Getting the tree

The wind is furious that we have dared to come outside. We enter the woods quickly, and a door closes behind us. We are inside. This is the storehouse of winter. Here the snow is piled deep. Here the cones and berries are in abundance. Here are the trees.

We twist through uneven paths, over logs, across make-shift bridges. We walk on water, clear frozen pools that look impossibly deep. On the ground a story has been hastily written from the night before. It tells the tale of fox, deer, and turkey, but we can only make out some of the words.

Around a bend and into a frozen wetland. Here is the tree. I break a path through the snow for my children to follow. My wife marks the spot and I begin to saw. A raccoon watches us from the very top of a dead tree.
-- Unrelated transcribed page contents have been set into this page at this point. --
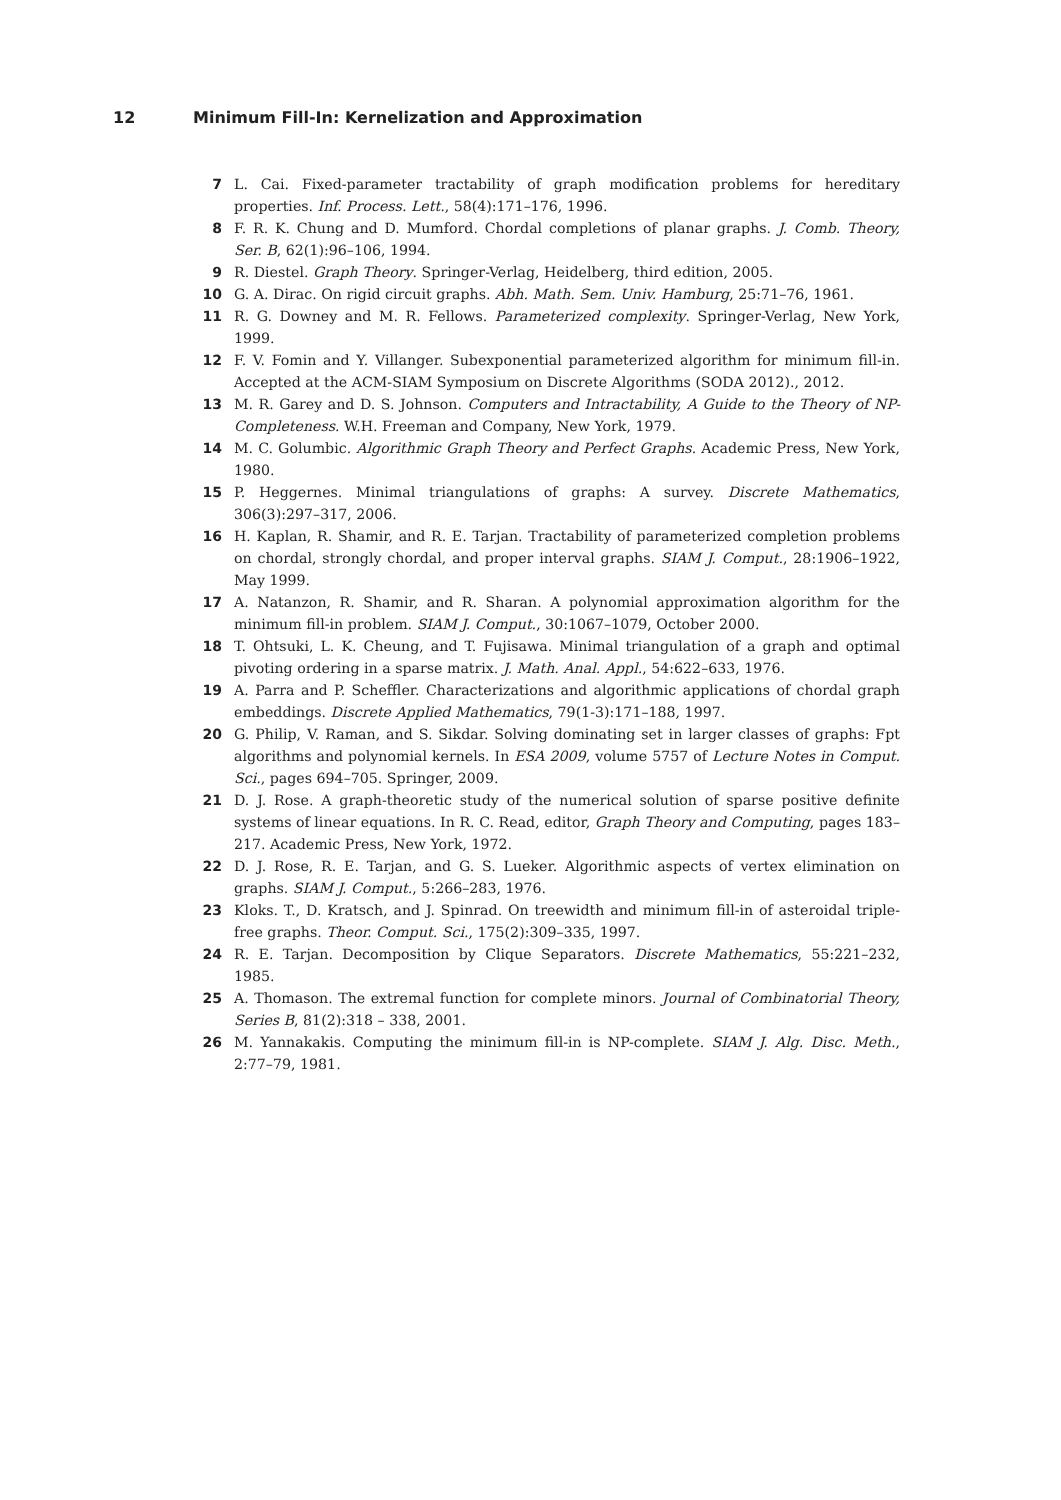12 Minimum Fill-In: Kernelization and Approximation
7 L. Cai. Fixed-parameter tractability of graph modification problems for hereditary properties. Inf. Process. Lett., 58(4):171–176, 1996.
8 F. R. K. Chung and D. Mumford. Chordal completions of planar graphs. J. Comb. Theory, Ser. B, 62(1):96–106, 1994.
9 R. Diestel. Graph Theory. Springer-Verlag, Heidelberg, third edition, 2005.
10 G. A. Dirac. On rigid circuit graphs. Abh. Math. Sem. Univ. Hamburg, 25:71–76, 1961.
11 R. G. Downey and M. R. Fellows. Parameterized complexity. Springer-Verlag, New York, 1999.
12 F. V. Fomin and Y. Villanger. Subexponential parameterized algorithm for minimum fill-in. Accepted at the ACM-SIAM Symposium on Discrete Algorithms (SODA 2012)., 2012.
13 M. R. Garey and D. S. Johnson. Computers and Intractability, A Guide to the Theory of NP-Completeness. W.H. Freeman and Company, New York, 1979.
14 M. C. Golumbic. Algorithmic Graph Theory and Perfect Graphs. Academic Press, New York, 1980.
15 P. Heggernes. Minimal triangulations of graphs: A survey. Discrete Mathematics, 306(3):297–317, 2006.
16 H. Kaplan, R. Shamir, and R. E. Tarjan. Tractability of parameterized completion problems on chordal, strongly chordal, and proper interval graphs. SIAM J. Comput., 28:1906–1922, May 1999.
17 A. Natanzon, R. Shamir, and R. Sharan. A polynomial approximation algorithm for the minimum fill-in problem. SIAM J. Comput., 30:1067–1079, October 2000.
18 T. Ohtsuki, L. K. Cheung, and T. Fujisawa. Minimal triangulation of a graph and optimal pivoting ordering in a sparse matrix. J. Math. Anal. Appl., 54:622–633, 1976.
19 A. Parra and P. Scheffler. Characterizations and algorithmic applications of chordal graph embeddings. Discrete Applied Mathematics, 79(1-3):171–188, 1997.
20 G. Philip, V. Raman, and S. Sikdar. Solving dominating set in larger classes of graphs: Fpt algorithms and polynomial kernels. In ESA 2009, volume 5757 of Lecture Notes in Comput. Sci., pages 694–705. Springer, 2009.
21 D. J. Rose. A graph-theoretic study of the numerical solution of sparse positive definite systems of linear equations. In R. C. Read, editor, Graph Theory and Computing, pages 183–217. Academic Press, New York, 1972.
22 D. J. Rose, R. E. Tarjan, and G. S. Lueker. Algorithmic aspects of vertex elimination on graphs. SIAM J. Comput., 5:266–283, 1976.
23 Kloks. T., D. Kratsch, and J. Spinrad. On treewidth and minimum fill-in of asteroidal triple-free graphs. Theor. Comput. Sci., 175(2):309–335, 1997.
24 R. E. Tarjan. Decomposition by Clique Separators. Discrete Mathematics, 55:221–232, 1985.
25 A. Thomason. The extremal function for complete minors. Journal of Combinatorial Theory, Series B, 81(2):318 – 338, 2001.
26 M. Yannakakis. Computing the minimum fill-in is NP-complete. SIAM J. Alg. Disc. Meth., 2:77–79, 1981.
We will not leave unnoticed.

The sound of the saw is the only sound. The tree falls lightly into the snow and I quickly stand it up again for all to inspect. We shake out the dead needles and loose twigs. My gloves are covered in pine pitch. The air is replaced with the pungent smell.

Back to the house with our prize. A deer crosses our path, running off into the dense brush, hurrying to tell someone what we have done. We bring the tree inside and set it up. As I take my gloves off, and am again overwhelmed by their smell, I realize that I have it backwards: the tree has taken us outside.